(Working data)
_ _ _
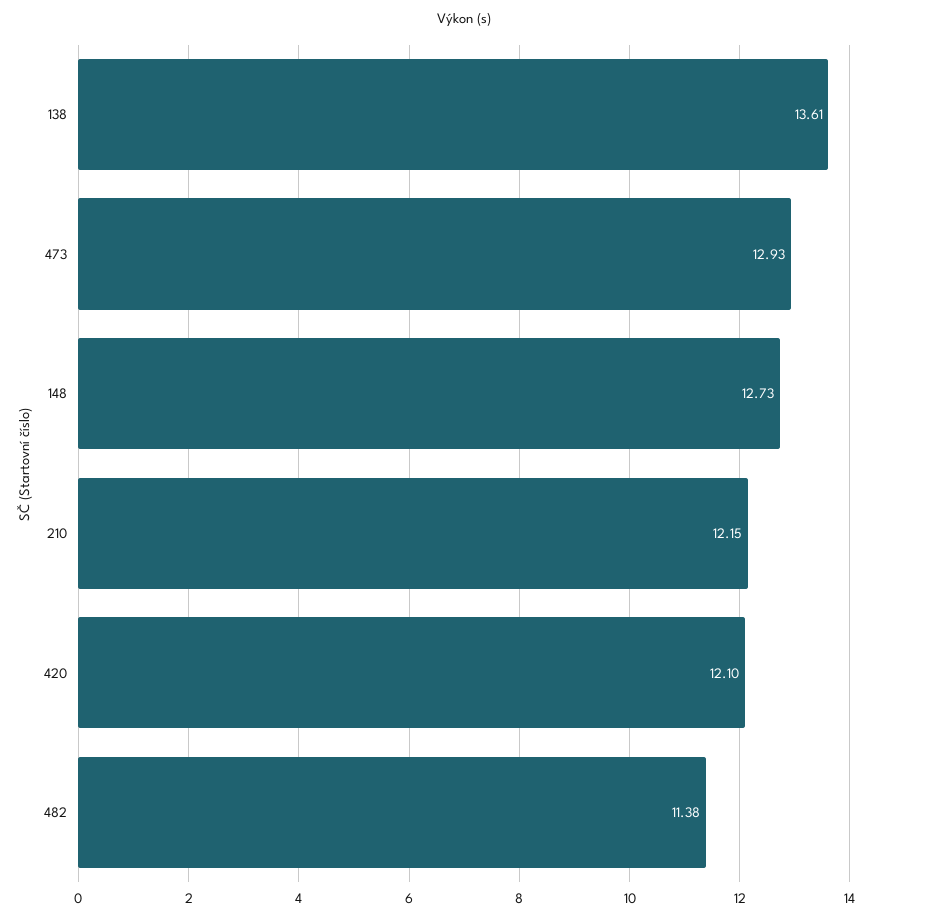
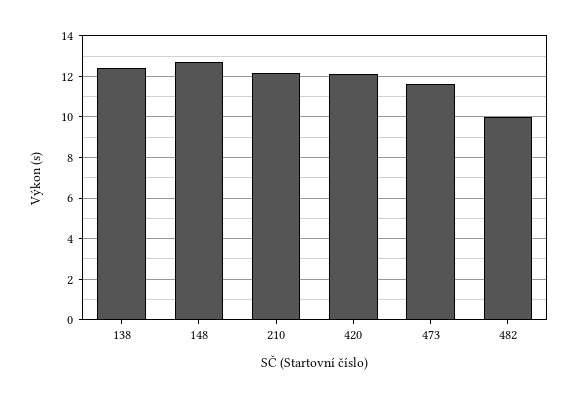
138: 13.61 -> 12.5
473: 12.93 -> 11.5
482: 11.38 -> 10

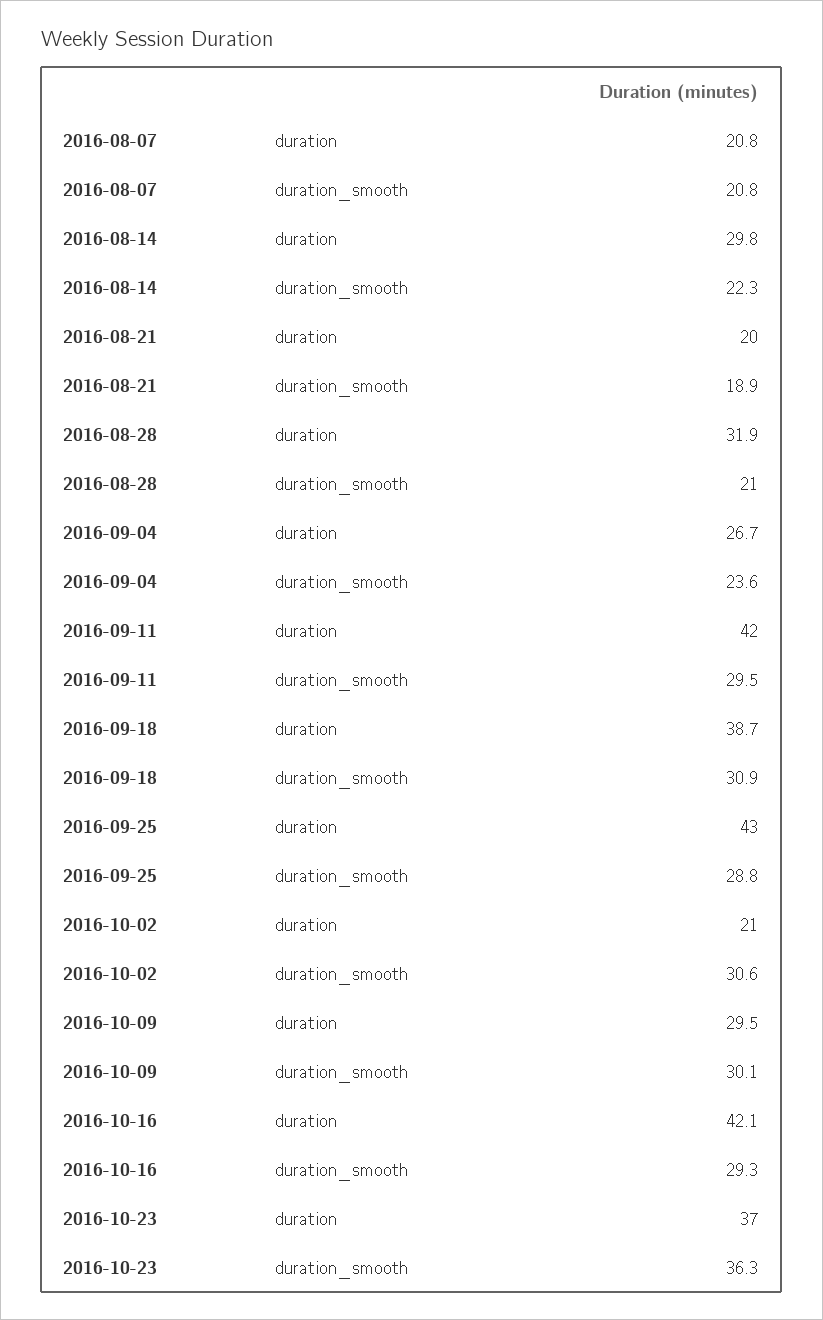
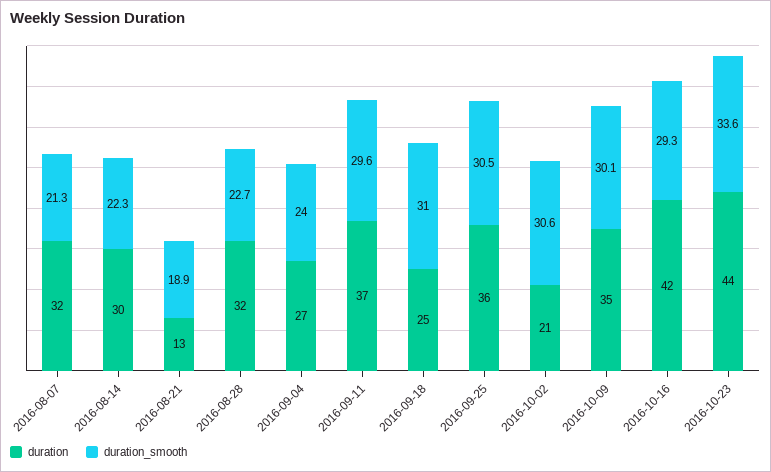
duration, 2016-08-07: 20.8 -> 32
duration_smooth, 2016-08-07: 20.8 -> 21.3
duration, 2016-08-21: 20 -> 13
duration_smooth, 2016-08-28: 21 -> 22.7
duration_smooth, 2016-09-04: 23.6 -> 24
duration, 2016-09-11: 42 -> 37
duration_smooth, 2016-09-11: 29.5 -> 29.6
duration, 2016-09-18: 38.7 -> 25
duration_smooth, 2016-09-18: 30.9 -> 31
duration, 2016-09-25: 43 -> 36
duration_smooth, 2016-09-25: 28.8 -> 30.5
duration, 2016-10-09: 29.5 -> 35
duration, 2016-10-23: 37 -> 44
duration_smooth, 2016-10-23: 36.3 -> 33.6

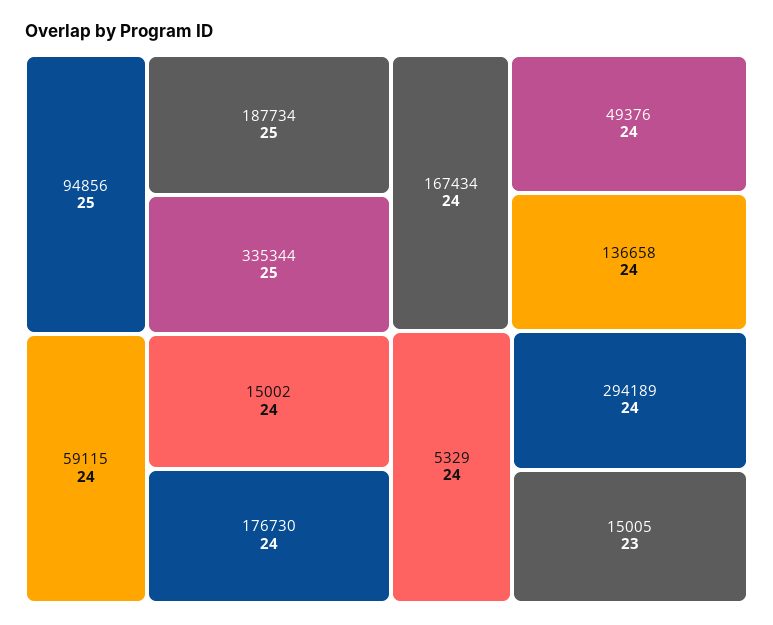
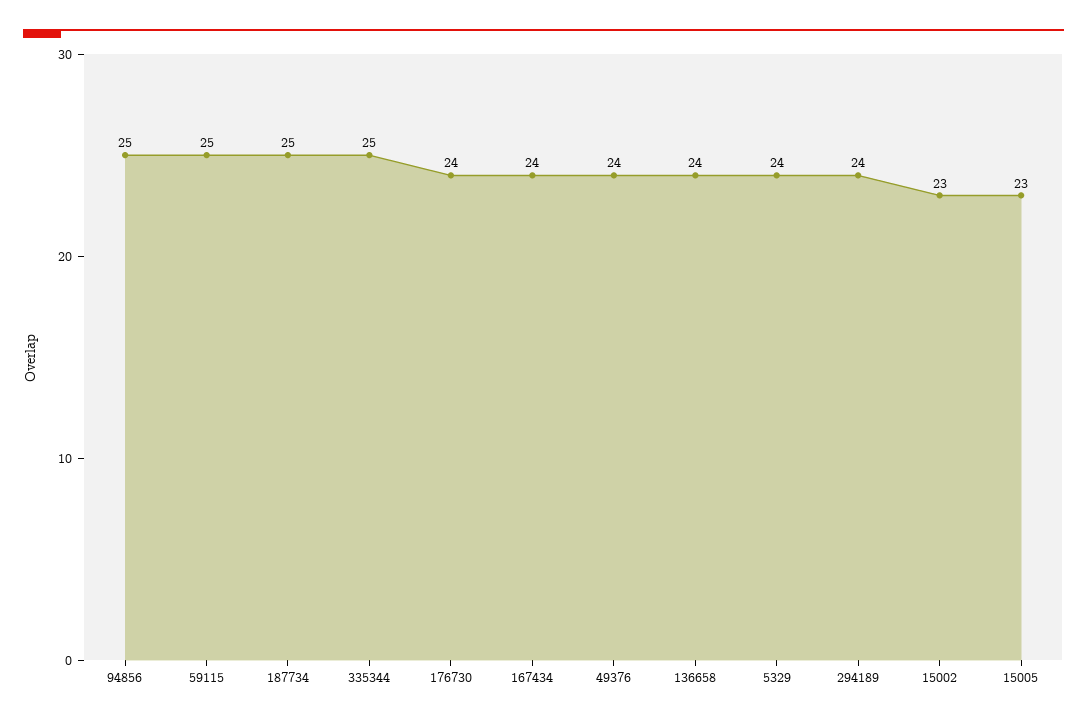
59115: 24 -> 25
15002: 24 -> 23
_ _ _
(What is required)
The required output is the lines from the one containing "duration_smooth, 2016-09-25: 28.8 -> 30.5" through the end of the data, printed exactly, with no pictures.

(Answer for the task)
duration_smooth, 2016-09-25: 28.8 -> 30.5
duration, 2016-10-09: 29.5 -> 35
duration, 2016-10-23: 37 -> 44
duration_smooth, 2016-10-23: 36.3 -> 33.6

59115: 24 -> 25
15002: 24 -> 23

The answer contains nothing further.